═════ Data provided
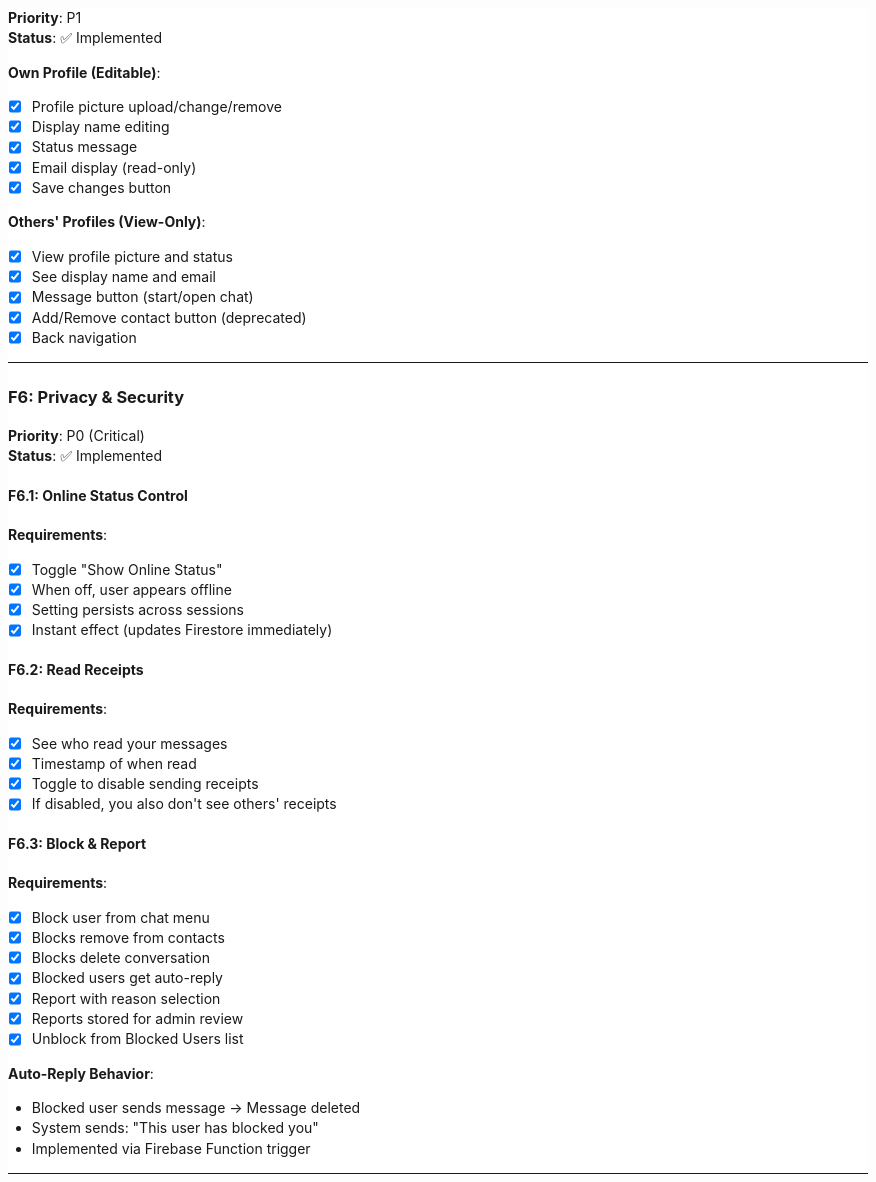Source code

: **Priority**: P1  
**Status**: ✅ Implemented

**Own Profile (Editable)**:
- [x] Profile picture upload/change/remove
- [x] Display name editing
- [x] Status message
- [x] Email display (read-only)
- [x] Save changes button

**Others' Profiles (View-Only)**:
- [x] View profile picture and status
- [x] See display name and email
- [x] Message button (start/open chat)
- [x] Add/Remove contact button (deprecated)
- [x] Back navigation

---

### F6: Privacy & Security

**Priority**: P0 (Critical)  
**Status**: ✅ Implemented

#### F6.1: Online Status Control

**Requirements**:
- [x] Toggle "Show Online Status"
- [x] When off, user appears offline
- [x] Setting persists across sessions
- [x] Instant effect (updates Firestore immediately)

#### F6.2: Read Receipts

**Requirements**:
- [x] See who read your messages
- [x] Timestamp of when read
- [x] Toggle to disable sending receipts
- [x] If disabled, you also don't see others' receipts

#### F6.3: Block & Report

**Requirements**:
- [x] Block user from chat menu
- [x] Blocks remove from contacts
- [x] Blocks delete conversation
- [x] Blocked users get auto-reply
- [x] Report with reason selection
- [x] Reports stored for admin review
- [x] Unblock from Blocked Users list

**Auto-Reply Behavior**:
- Blocked user sends message → Message deleted
- System sends: "This user has blocked you"
- Implemented via Firebase Function trigger

---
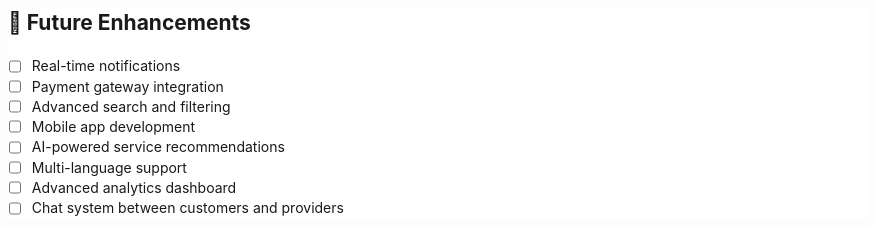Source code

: ## 🔮 Future Enhancements

- [ ] Real-time notifications
- [ ] Payment gateway integration
- [ ] Advanced search and filtering
- [ ] Mobile app development
- [ ] AI-powered service recommendations
- [ ] Multi-language support
- [ ] Advanced analytics dashboard
- [ ] Chat system between customers and providers
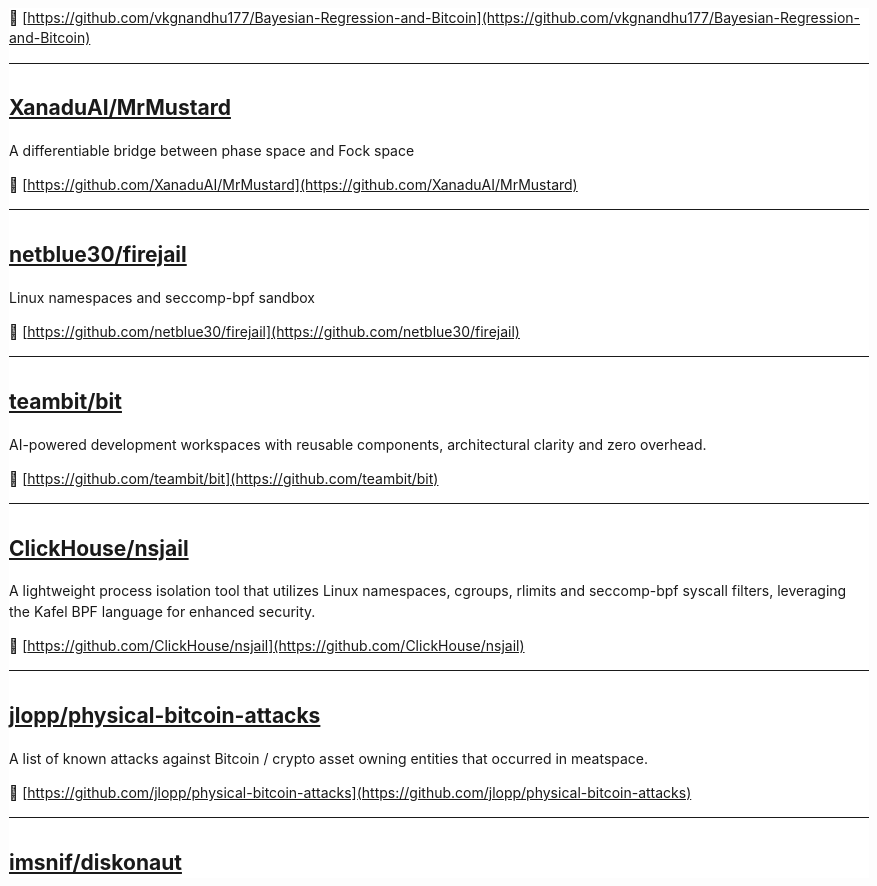 🔗 [https://github.com/vkgnandhu177/Bayesian-Regression-and-Bitcoin](https://github.com/vkgnandhu177/Bayesian-Regression-and-Bitcoin)

---

## [XanaduAI/MrMustard](https://github.com/XanaduAI/MrMustard)

A differentiable bridge between phase space and Fock space

🔗 [https://github.com/XanaduAI/MrMustard](https://github.com/XanaduAI/MrMustard)

---

## [netblue30/firejail](https://github.com/netblue30/firejail)

Linux namespaces and seccomp-bpf sandbox

🔗 [https://github.com/netblue30/firejail](https://github.com/netblue30/firejail)

---

## [teambit/bit](https://github.com/teambit/bit)

AI-powered development workspaces with reusable components, architectural clarity and zero overhead.

🔗 [https://github.com/teambit/bit](https://github.com/teambit/bit)

---

## [ClickHouse/nsjail](https://github.com/ClickHouse/nsjail)

A lightweight process isolation tool that utilizes Linux namespaces, cgroups, rlimits and seccomp-bpf syscall filters, leveraging the Kafel BPF language for enhanced security.

🔗 [https://github.com/ClickHouse/nsjail](https://github.com/ClickHouse/nsjail)

---

## [jlopp/physical-bitcoin-attacks](https://github.com/jlopp/physical-bitcoin-attacks)

A list of known attacks against Bitcoin / crypto asset owning entities that occurred in meatspace.

🔗 [https://github.com/jlopp/physical-bitcoin-attacks](https://github.com/jlopp/physical-bitcoin-attacks)

---

## [imsnif/diskonaut](https://github.com/imsnif/diskonaut)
══════════
## [What you need to do]
Rewrite every line of the records above, replacing "Linux namespaces" with "kernel namespaces" wherever it occurs and leaving everything else unchanged. Leave the pictures out of your answer.

## [Response below]
Source code

: **Priority**: P1  
**Status**: ✅ Implemented

**Own Profile (Editable)**:
- [x] Profile picture upload/change/remove
- [x] Display name editing
- [x] Status message
- [x] Email display (read-only)
- [x] Save changes button

**Others' Profiles (View-Only)**:
- [x] View profile picture and status
- [x] See display name and email
- [x] Message button (start/open chat)
- [x] Add/Remove contact button (deprecated)
- [x] Back navigation

---

### F6: Privacy & Security

**Priority**: P0 (Critical)  
**Status**: ✅ Implemented

#### F6.1: Online Status Control

**Requirements**:
- [x] Toggle "Show Online Status"
- [x] When off, user appears offline
- [x] Setting persists across sessions
- [x] Instant effect (updates Firestore immediately)

#### F6.2: Read Receipts

**Requirements**:
- [x] See who read your messages
- [x] Timestamp of when read
- [x] Toggle to disable sending receipts
- [x] If disabled, you also don't see others' receipts

#### F6.3: Block & Report

**Requirements**:
- [x] Block user from chat menu
- [x] Blocks remove from contacts
- [x] Blocks delete conversation
- [x] Blocked users get auto-reply
- [x] Report with reason selection
- [x] Reports stored for admin review
- [x] Unblock from Blocked Users list

**Auto-Reply Behavior**:
- Blocked user sends message → Message deleted
- System sends: "This user has blocked you"
- Implemented via Firebase Function trigger

---
Source code

: ## 🔮 Future Enhancements

- [ ] Real-time notifications
- [ ] Payment gateway integration
- [ ] Advanced search and filtering
- [ ] Mobile app development
- [ ] AI-powered service recommendations
- [ ] Multi-language support
- [ ] Advanced analytics dashboard
- [ ] Chat system between customers and providers
 🔗 [https://github.com/vkgnandhu177/Bayesian-Regression-and-Bitcoin](https://github.com/vkgnandhu177/Bayesian-Regression-and-Bitcoin)

---

## [XanaduAI/MrMustard](https://github.com/XanaduAI/MrMustard)

A differentiable bridge between phase space and Fock space

🔗 [https://github.com/XanaduAI/MrMustard](https://github.com/XanaduAI/MrMustard)

---

## [netblue30/firejail](https://github.com/netblue30/firejail)

kernel namespaces and seccomp-bpf sandbox

🔗 [https://github.com/netblue30/firejail](https://github.com/netblue30/firejail)

---

## [teambit/bit](https://github.com/teambit/bit)

AI-powered development workspaces with reusable components, architectural clarity and zero overhead.

🔗 [https://github.com/teambit/bit](https://github.com/teambit/bit)

---

## [ClickHouse/nsjail](https://github.com/ClickHouse/nsjail)

A lightweight process isolation tool that utilizes kernel namespaces, cgroups, rlimits and seccomp-bpf syscall filters, leveraging the Kafel BPF language for enhanced security.

🔗 [https://github.com/ClickHouse/nsjail](https://github.com/ClickHouse/nsjail)

---

## [jlopp/physical-bitcoin-attacks](https://github.com/jlopp/physical-bitcoin-attacks)

A list of known attacks against Bitcoin / crypto asset owning entities that occurred in meatspace.

🔗 [https://github.com/jlopp/physical-bitcoin-attacks](https://github.com/jlopp/physical-bitcoin-attacks)

---

## [imsnif/diskonaut](https://github.com/imsnif/diskonaut)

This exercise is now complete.